では、どうすれば良いか。「食は、人生と自然を分かち合う一つの方法であり、体と心を最善の状態にするための手段であり、自然との触れ合いを見直し、これを失わないようにするための貴重な機会」ということを強く認識した上で「糖分なしで健やかな暮らしを好き送るのは難しい。糖分を摂取すると、自己を制御しやすくなるから。なので、砂糖に変わるものを見つける必要がある」「食物の無駄を減らし、地産地消を優先し、肉食を減らし、季節の果物や野菜を食べ、温室効果ガス排出を削減する」「ゆっくり食べる。よく噛んで、時間をかけて食べることで、食べすぎを防ぐ」「会話で健全な食を促す。我々は会話によって自分たちの食を正しく知ることができる」「食品業界が有無を言わさず押し付ける食品に異議を唱える」「飽食の社会で暮らす人が節食するのは、本人ならびに地球環境にとって有益。定期的に、1日のうち連続14時間は何も食べないというような、連続的で秩序立った断食が効果的」などと提言する。
難しいように感じるが、「すべての答えは、われわれの歴史、そして、各自の明晰さ、反骨精神、勇気に宿る」の言葉に力をもらって、進むしかないんだろうな。

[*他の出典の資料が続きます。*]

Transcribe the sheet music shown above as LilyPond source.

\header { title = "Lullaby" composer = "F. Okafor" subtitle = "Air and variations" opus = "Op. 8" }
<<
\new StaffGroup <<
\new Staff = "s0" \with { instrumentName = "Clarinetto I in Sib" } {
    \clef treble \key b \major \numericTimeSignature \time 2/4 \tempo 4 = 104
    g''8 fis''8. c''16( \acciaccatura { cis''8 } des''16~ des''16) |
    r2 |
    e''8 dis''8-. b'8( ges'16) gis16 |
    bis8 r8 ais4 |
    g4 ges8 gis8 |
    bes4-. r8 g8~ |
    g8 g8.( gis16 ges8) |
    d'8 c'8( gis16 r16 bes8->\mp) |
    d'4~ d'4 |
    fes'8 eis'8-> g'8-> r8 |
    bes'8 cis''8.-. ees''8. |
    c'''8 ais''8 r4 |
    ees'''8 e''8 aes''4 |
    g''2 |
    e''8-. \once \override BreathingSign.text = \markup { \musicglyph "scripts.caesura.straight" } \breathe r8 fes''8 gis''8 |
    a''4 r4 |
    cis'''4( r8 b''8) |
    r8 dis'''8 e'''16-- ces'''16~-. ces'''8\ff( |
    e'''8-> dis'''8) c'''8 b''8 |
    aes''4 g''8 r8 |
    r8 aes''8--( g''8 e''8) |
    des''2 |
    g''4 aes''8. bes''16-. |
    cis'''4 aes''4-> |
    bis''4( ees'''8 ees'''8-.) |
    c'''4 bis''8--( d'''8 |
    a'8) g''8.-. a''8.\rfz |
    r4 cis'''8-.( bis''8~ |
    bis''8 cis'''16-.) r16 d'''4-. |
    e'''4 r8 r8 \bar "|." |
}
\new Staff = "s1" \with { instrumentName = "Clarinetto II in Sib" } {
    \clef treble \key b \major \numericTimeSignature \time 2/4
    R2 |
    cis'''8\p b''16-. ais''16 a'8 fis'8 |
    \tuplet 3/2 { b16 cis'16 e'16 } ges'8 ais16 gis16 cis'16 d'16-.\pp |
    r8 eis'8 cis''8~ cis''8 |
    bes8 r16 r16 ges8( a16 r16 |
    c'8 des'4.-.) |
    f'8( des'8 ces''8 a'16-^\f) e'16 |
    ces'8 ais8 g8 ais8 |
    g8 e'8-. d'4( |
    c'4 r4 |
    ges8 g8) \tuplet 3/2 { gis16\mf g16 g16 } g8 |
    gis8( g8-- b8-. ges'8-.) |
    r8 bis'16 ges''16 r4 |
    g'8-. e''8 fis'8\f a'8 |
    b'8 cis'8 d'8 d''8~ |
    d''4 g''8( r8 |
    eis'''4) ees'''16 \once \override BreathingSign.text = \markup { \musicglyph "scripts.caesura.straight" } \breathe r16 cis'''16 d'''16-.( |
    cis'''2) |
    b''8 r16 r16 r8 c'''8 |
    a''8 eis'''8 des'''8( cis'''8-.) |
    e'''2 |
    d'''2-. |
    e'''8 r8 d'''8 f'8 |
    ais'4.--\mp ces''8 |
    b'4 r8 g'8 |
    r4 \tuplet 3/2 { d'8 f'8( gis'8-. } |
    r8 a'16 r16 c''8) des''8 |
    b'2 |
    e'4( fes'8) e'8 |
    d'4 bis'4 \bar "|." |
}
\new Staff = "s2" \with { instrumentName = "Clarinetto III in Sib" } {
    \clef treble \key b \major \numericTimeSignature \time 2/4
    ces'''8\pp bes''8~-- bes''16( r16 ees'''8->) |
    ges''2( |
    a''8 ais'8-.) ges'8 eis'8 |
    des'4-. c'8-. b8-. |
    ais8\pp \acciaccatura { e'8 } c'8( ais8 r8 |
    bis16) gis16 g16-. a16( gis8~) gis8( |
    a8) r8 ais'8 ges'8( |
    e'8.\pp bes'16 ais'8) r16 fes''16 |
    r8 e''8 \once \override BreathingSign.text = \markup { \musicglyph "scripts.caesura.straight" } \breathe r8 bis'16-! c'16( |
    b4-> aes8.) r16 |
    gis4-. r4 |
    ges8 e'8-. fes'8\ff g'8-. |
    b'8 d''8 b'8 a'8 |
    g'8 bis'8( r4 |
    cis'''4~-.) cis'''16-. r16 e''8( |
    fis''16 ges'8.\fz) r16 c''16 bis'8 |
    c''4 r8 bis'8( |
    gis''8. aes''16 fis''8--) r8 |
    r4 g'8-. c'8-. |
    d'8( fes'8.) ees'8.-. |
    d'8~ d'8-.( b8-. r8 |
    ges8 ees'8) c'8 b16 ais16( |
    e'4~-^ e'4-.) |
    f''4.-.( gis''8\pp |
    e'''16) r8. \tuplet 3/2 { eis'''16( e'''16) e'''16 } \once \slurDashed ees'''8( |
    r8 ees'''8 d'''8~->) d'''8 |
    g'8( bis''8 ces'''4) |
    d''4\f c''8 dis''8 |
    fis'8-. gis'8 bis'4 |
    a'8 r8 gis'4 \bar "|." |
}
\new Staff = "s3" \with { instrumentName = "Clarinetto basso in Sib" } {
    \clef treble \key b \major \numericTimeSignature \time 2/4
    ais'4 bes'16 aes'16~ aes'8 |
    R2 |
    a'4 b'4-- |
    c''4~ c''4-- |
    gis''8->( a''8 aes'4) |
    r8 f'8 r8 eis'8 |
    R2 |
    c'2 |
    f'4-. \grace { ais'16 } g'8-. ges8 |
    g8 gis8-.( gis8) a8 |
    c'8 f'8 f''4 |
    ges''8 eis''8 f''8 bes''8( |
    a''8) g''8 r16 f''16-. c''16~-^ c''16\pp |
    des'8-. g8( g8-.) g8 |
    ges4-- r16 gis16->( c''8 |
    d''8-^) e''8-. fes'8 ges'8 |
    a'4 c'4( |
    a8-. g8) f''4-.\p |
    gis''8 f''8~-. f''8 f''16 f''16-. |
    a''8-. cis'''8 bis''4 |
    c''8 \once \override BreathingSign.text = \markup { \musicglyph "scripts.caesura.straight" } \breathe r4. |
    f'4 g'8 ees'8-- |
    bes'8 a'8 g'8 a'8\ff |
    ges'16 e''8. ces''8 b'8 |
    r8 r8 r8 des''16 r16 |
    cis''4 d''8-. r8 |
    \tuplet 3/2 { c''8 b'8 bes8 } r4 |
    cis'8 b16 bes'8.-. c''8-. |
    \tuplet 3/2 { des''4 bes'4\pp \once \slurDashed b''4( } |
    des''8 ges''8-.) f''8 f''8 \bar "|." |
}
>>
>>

コロナ禍真っ只中で、会食が悪とされる日本にいると、「話すことと食べることは不可分であり、権力と性行為、生と死という人間の本質に還元される」「食事中の会話は親交の証」「食事は出会いと会話の場であり、これは世界中の旅先においても同様」というモノがぶった切られでいて、本当に生き苦しい。そして、こうした歴史が積み上げてきたものが、アフターコロナで「個食」に駆逐されないようにしないといけない、と強く感じる。


筆者の叡智と強いメッセージが印象的だが、地域・過去の掘り下げも楽しめる。「ギリシア人は、酩酊状態を三つの段階に分けた。一つめは、抑圧から解放されて自由に発言する段階だ。二つめは覚醒する段階だ。三つめは酩酊するだんかいで、これは創造性の段階と見做された」「ラテン語の『安定的に位置づける、強くする、強固にする』という意味の『staurare』に接頭辞の『re(再び)』を付けると『restaurer』という動詞になる。その現在分詞が『restaurant;レストラン』」はその一例だが、筆者の博覧強記ぶりには舌を巻くばかり。


本当に面白く、これは是非一読をお薦めしたい。